GIVEN TEXT:
>>>
Saturday, March 12, 2022

God's Plans

     *Bill and his family have just moved to a new city.  They have visited three churches, and like different things about all of them.  How do they know which one God is leading them to join?

     *Susan is single and has been praying about meeting the right guy for her.  Dave started coming to her church recently, and after getting to know Susan, asked her out.  They have been seeing each other a few months.  How does Susan know if Dave is the one God has for her?

      *After much prayer and applying, Julie has been accepted into two different colleges.  Both offer the degree she is looking for, and both have advantages that would be good for her life.  Which one is she supposed to attend?  

     *Mark has gotten three different job offers in his field of expertise.  One pays better than the other two, but it is further from his house.  Another job of the three has better benefits, but he isn't sure he can work with that boss' personality.  Which job is God leading him to accept?  

     Do these scenarios sound familiar?  Chances are, you have had to make choices about your own life.  We all run into decisions we need to make.  I especially ran into these types of choices as a young adult, just out on my own.  What did God have in store for me?  Did God really care what I chose, if all the options were equally good?  I had friends who believed that God didn't really have a specific will for us, and that we could do whatever we wanted, so long as it technically wasn't defined in scripture as sin.  I couldn't swallow that.  They made it sound like God didn't care about what happened to us.  The God I had come to know and love was so vastly different than a casual observer in my life.  

     Jeremiah 29:11 is a verse many people use in referring to God's plan for our lives.  For I know the plans I have for you, declares the Lord, plans to prosper you and not to harm you, to give you hope and a future.  Some (such as my friends who believed God didn't really care what we did, as long as it wasn't sin) would claim that this verse is talking about the Jews who were going to be taken to Babylon in the Old Testament, and has no relation to us.  I'm going to make the point that scripture has one interpretation, but many applications.  This verse teaches about what God was saying to the people from Jerusalem during that time, but can we learn a principle about God through it?  Yes!  God had a plan for His people, Israel.  We, the Christians, are His people too.  Would God put so much effort into some of His people, but not all of them?  Let's look at what the Bible does teach about us.
<<<
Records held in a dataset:
>>>
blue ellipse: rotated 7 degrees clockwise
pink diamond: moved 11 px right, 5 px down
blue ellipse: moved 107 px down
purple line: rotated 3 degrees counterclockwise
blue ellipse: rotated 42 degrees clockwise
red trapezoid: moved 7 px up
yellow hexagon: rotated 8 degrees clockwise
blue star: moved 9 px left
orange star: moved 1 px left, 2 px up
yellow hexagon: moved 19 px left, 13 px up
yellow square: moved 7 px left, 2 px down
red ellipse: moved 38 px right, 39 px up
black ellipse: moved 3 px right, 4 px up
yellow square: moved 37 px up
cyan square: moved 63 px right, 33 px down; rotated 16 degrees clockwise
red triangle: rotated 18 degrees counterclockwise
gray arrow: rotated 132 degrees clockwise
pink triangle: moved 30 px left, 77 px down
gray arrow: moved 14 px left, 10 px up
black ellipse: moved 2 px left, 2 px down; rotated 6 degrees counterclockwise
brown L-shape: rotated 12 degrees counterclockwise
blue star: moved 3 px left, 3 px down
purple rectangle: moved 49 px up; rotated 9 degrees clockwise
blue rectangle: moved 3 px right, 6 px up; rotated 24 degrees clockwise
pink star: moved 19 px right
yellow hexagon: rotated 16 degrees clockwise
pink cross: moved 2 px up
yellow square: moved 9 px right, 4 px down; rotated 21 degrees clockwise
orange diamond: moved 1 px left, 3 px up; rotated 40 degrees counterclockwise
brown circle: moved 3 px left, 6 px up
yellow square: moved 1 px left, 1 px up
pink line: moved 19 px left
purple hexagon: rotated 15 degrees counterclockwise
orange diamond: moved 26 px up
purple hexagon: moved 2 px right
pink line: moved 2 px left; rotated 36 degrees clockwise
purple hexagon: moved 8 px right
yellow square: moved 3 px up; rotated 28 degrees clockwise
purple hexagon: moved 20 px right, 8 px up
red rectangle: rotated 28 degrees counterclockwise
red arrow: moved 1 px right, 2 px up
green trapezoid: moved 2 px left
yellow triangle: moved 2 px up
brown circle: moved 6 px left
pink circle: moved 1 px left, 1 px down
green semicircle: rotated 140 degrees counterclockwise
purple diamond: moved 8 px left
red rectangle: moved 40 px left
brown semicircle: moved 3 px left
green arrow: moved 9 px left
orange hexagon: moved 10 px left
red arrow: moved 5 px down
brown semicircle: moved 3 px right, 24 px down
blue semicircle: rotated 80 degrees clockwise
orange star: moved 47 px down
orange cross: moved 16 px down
<<<
APPLY WHAT YOU READ:
a) Answer these questions using the piece about God's plans:
(i) How many job offers has Mark received?
(ii) Which verse does the writer say many people use when referring to God's plan for our lives?
(iii) How many colleges accepted Julie?
b) Please carry the piece about God's plans forward from its last sentence.
These entries were taken from a separate source.

LIST OF ANSWERS:
a)
(i) Three
(ii) Jeremiah 29:11
(iii) Two

b)
     Jesus clearly stated in John 3:16, For God so loved the world... This is saying that God loves all people, including you and me.  God has always had a plan for us!  Ephesians 1:4 says that even as he chose us in him before the foundation of the world, that we should be holy and blameless before him. In love.  If God chose us to be His children, He clearly has a plan for our lives that is more than just us fumbling aimlessly through life as He just watches us, uninvolved.  Romans 8:28 tells us that God is always working for the good of those who love Him!  Luke 12:7 says that the hairs of our head are numbered!  Matthew 6:32 reminds us that God knows our needs and provides for us.  This is furthered in Philippians 4:19, But my God shall supply all your need according to His riches in glory by Christ Jesus.  James 1:17 tells us that Every good and perfect gift is from above...  This means that your home, friendships, family, job, etc are gifts from above, not just things you're responsible to make happen on your own.  In looking at all of this, we conclude that we have a God who went to all the trouble of choosing us, creating us, saving us, loving us, knowing the number of hairs on our heads, working for our good, providing for our needs, and giving us gifts, don't you think God has a plan for us?  

     God provided our greatest need in salvation.  Romans 8:32 adds thathow will he not also with him [Jesus] graciously give us all things?  If God cares enough to send His Son for you, can't you also trust Him to lead you to the church, spouse, job, etc. that He has for you?  Don't you think God wants to guide you?  He already has a lot invested in you!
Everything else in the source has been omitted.